So, here’s the backstory for this famous YA novel, according to Wikipedia:
The Outsiders is a coming-of-age novel by S. E. Hinton, first published in 1967 by Viking Press. Hinton was 15 when she started writing the novel, but did most of the work when she was 16 and a junior in high school. Hinton was 18 when the book was published. The book follows two rival groups, the Greasers and the Socs (pronounced by the author as soshes, short for Socials), who are divided by their socioeconomic status. The story is told in first-person narrative by protagonist Ponyboy Curtis. The story in the book takes place in Tulsa, Oklahoma, in 1965, but this is never stated in the book.

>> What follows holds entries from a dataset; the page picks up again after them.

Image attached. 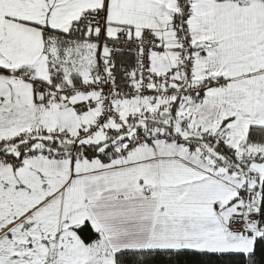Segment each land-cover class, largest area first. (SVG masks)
I'll return each mask as SVG.
<instances>
[{
	"label": "snow or ice",
	"instance_id": "obj_1",
	"mask_svg": "<svg viewBox=\"0 0 264 264\" xmlns=\"http://www.w3.org/2000/svg\"><path fill=\"white\" fill-rule=\"evenodd\" d=\"M0 264H264V0H0Z\"/></svg>",
	"mask_w": 264,
	"mask_h": 264
}]
</instances>
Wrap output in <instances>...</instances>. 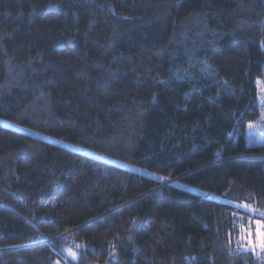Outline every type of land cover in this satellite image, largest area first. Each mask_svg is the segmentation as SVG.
Wrapping results in <instances>:
<instances>
[{"label":"trees","instance_id":"trees-1","mask_svg":"<svg viewBox=\"0 0 264 264\" xmlns=\"http://www.w3.org/2000/svg\"><path fill=\"white\" fill-rule=\"evenodd\" d=\"M258 79L264 0H0V264H264Z\"/></svg>","mask_w":264,"mask_h":264},{"label":"rangeland","instance_id":"rangeland-1","mask_svg":"<svg viewBox=\"0 0 264 264\" xmlns=\"http://www.w3.org/2000/svg\"><path fill=\"white\" fill-rule=\"evenodd\" d=\"M257 82H258V91H259L258 107H259V114L260 115H259V119L257 121L250 122L247 125L246 134H245V142H246L247 146L264 145V79H261V80L258 79L256 81V83ZM1 123L10 127V128H14V129L20 130L22 132L29 133V134L34 135V136H40V135L35 134L29 130L23 129V128L16 126V125H13L11 123H8V122H1ZM45 139H47L48 141H52V142L61 144V145L69 146V145H66L62 142H58V141L53 140V139L48 138V137ZM70 147H72V146H70ZM74 149H77V148L74 147ZM78 150L85 152L82 149H78ZM92 155L95 157H99L97 154H92ZM117 163L127 167L128 169H130L131 171H133L135 173L152 176V174L146 172L145 170L138 169V168L131 166V165H126L122 162H117ZM237 207L238 208L242 207L241 209L245 208V209L251 210L250 207L245 206V205H239ZM260 221L264 222V219L260 220ZM256 224H259V226H262L264 228V224H262V222H259V221L257 223H255V225L253 224L251 227L247 223L243 226V228L241 230V233H242L241 235L243 238L244 237L246 238L245 240H243L245 245H247L250 248L257 249L258 251H260V250H264V229H260V227H258V225H256ZM248 247H245V249H248ZM72 255L73 254L71 253L70 257Z\"/></svg>","mask_w":264,"mask_h":264},{"label":"snow or ice","instance_id":"snow-or-ice-1","mask_svg":"<svg viewBox=\"0 0 264 264\" xmlns=\"http://www.w3.org/2000/svg\"><path fill=\"white\" fill-rule=\"evenodd\" d=\"M262 215H264V213H262Z\"/></svg>","mask_w":264,"mask_h":264}]
</instances>
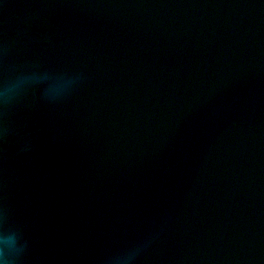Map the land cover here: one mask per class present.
<instances>
[{
  "label": "water",
  "instance_id": "water-1",
  "mask_svg": "<svg viewBox=\"0 0 264 264\" xmlns=\"http://www.w3.org/2000/svg\"><path fill=\"white\" fill-rule=\"evenodd\" d=\"M0 240L264 264V0H0Z\"/></svg>",
  "mask_w": 264,
  "mask_h": 264
},
{
  "label": "clouds",
  "instance_id": "clouds-1",
  "mask_svg": "<svg viewBox=\"0 0 264 264\" xmlns=\"http://www.w3.org/2000/svg\"><path fill=\"white\" fill-rule=\"evenodd\" d=\"M0 243H3V240H0ZM0 257H3L5 260V264H8V256L5 254L3 249H0Z\"/></svg>",
  "mask_w": 264,
  "mask_h": 264
}]
</instances>
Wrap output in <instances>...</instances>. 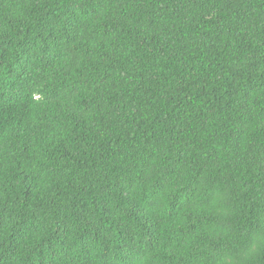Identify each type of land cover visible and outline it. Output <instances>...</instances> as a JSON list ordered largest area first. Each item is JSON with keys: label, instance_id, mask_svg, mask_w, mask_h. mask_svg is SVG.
Listing matches in <instances>:
<instances>
[{"label": "trees", "instance_id": "trees-1", "mask_svg": "<svg viewBox=\"0 0 264 264\" xmlns=\"http://www.w3.org/2000/svg\"><path fill=\"white\" fill-rule=\"evenodd\" d=\"M0 264H264V0H0Z\"/></svg>", "mask_w": 264, "mask_h": 264}]
</instances>
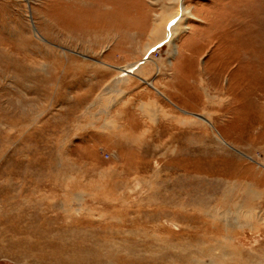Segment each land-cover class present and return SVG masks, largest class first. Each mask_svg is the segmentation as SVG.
Listing matches in <instances>:
<instances>
[{
    "label": "rangeland",
    "instance_id": "1",
    "mask_svg": "<svg viewBox=\"0 0 264 264\" xmlns=\"http://www.w3.org/2000/svg\"><path fill=\"white\" fill-rule=\"evenodd\" d=\"M0 264H264V0H0Z\"/></svg>",
    "mask_w": 264,
    "mask_h": 264
},
{
    "label": "bare ground",
    "instance_id": "2",
    "mask_svg": "<svg viewBox=\"0 0 264 264\" xmlns=\"http://www.w3.org/2000/svg\"><path fill=\"white\" fill-rule=\"evenodd\" d=\"M175 2L178 1V0H174ZM191 14V11L185 9L184 7H182L180 10H174V11H165L163 14H161V19H157L155 21V25L152 29V33H151V36H150V41H149V45L147 47L148 50H150L151 48H153L159 41H164L163 39H165L167 37L166 35V32L164 30L165 28V25L167 24L166 22L168 21H171L172 19L174 18H177L179 16H182V15H190ZM163 21V22H162ZM166 24H165V23ZM169 24V23H168ZM169 38V37H168ZM167 39V38H166ZM166 41V40H165ZM176 46V45H175ZM175 48V47H174ZM150 85H152L151 82H148ZM153 86V85H152ZM210 121V120H209ZM208 121V122H209ZM211 122V121H210ZM250 195V194H248ZM247 195V196H248ZM252 196V195H251ZM254 196L256 195H253L252 198H254ZM255 199V198H254ZM241 205V204H240ZM206 206V205H205ZM200 215L202 214L203 216H206L209 215V216H212L213 218L216 216V218H223L224 221L228 222V219H229V215L231 216V214L235 215V222H240L242 219H244V223L247 224V223H250L252 220L254 219H261V217H259L257 215V213L255 212V208L253 207H247V208H242L241 209H238L237 212H231L230 210H218L216 209L215 211L214 210H200L199 211ZM206 213V214H205ZM221 216V217H220ZM167 218V217H166ZM243 221V220H242ZM241 224V223H240ZM243 224V223H242ZM241 224V225H242ZM244 224V225H245ZM240 226V225H239ZM230 252V251H229ZM223 253L226 255L228 252L226 250H223ZM228 257V256H227ZM232 260V259H231Z\"/></svg>",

I read this book a long time ago, probably when I was in high school. This year, by the way, is the fiftieth anniversary of its publication date. Now, reading it forty or more years later for me, I am struck by several things about the novel and its author:
First, like everyone else, I am surprised and impressed that this book was written by a teenage girl. It’s a bit melodramatic, I suppose, but the voice of Ponyboy, a fourteen year old boy from the wrong side of the tracks, is pitch-perfect. I don’t think anyone would guess, who didn’t know already, that S.E. Hinton was a teenage girl.
Second, the book is about boys who are gang members from the lower socioeconomic class in a town in Oklahoma. The only thing Ms. Hinton had in common with her characters was her hometown: Tulsa, Oklahoma. I’m fairly sure from reading her bio that Susan Hinton would have been more of a “Soc” than a “Greaser” when she was in high school. And yet she doesn’t make her Greaser characters into stupid stereotypes or even air-brushed, sympathetic victims. They are both criminals, to some extent, and scared kids.
Third, I grew up in West Texas in the 1960’s and 70’s, and although there were several social groups in my high school, I could identify with the social and socioeconomic tension between the two groups in this novel. We had what we called “rich kids” who held all of the leadership positions in the high school, were featured in the yearbook, and often spent their weekends partying and getting drunk. Then, there were the druggies, the goat-ropers or kickers, the band kids, and the smart kids. And the Hispanic kids mostly stuck together, as did the black kids. There was some overlap in the groups, but Hinton’s picture of poor kids and rich kids not understanding each other and not associating with one another is pretty accurate.
I watched the movie based on this book after I re-read it, and I would say that the movie script stayed very close to the book. I’m not sure that was a good thing because even though I didn’t get the sense of melodrama and sentimentality when I was reading the book, I did get that sense from the movie. I’m not sure why. Watch the movie along with Rebel Without a Cause and West Side Story to get a feel for the Hollywood version of the rise of youth culture and youth rebellion in the fifties and sixties in the United States. If all of the kids weren’t exactly as alienated and rebellious as the kids in those movies and in this book, many of them were.
Anyway, The Outsiders is a good book, a tear-jerker, but also thought-provoking.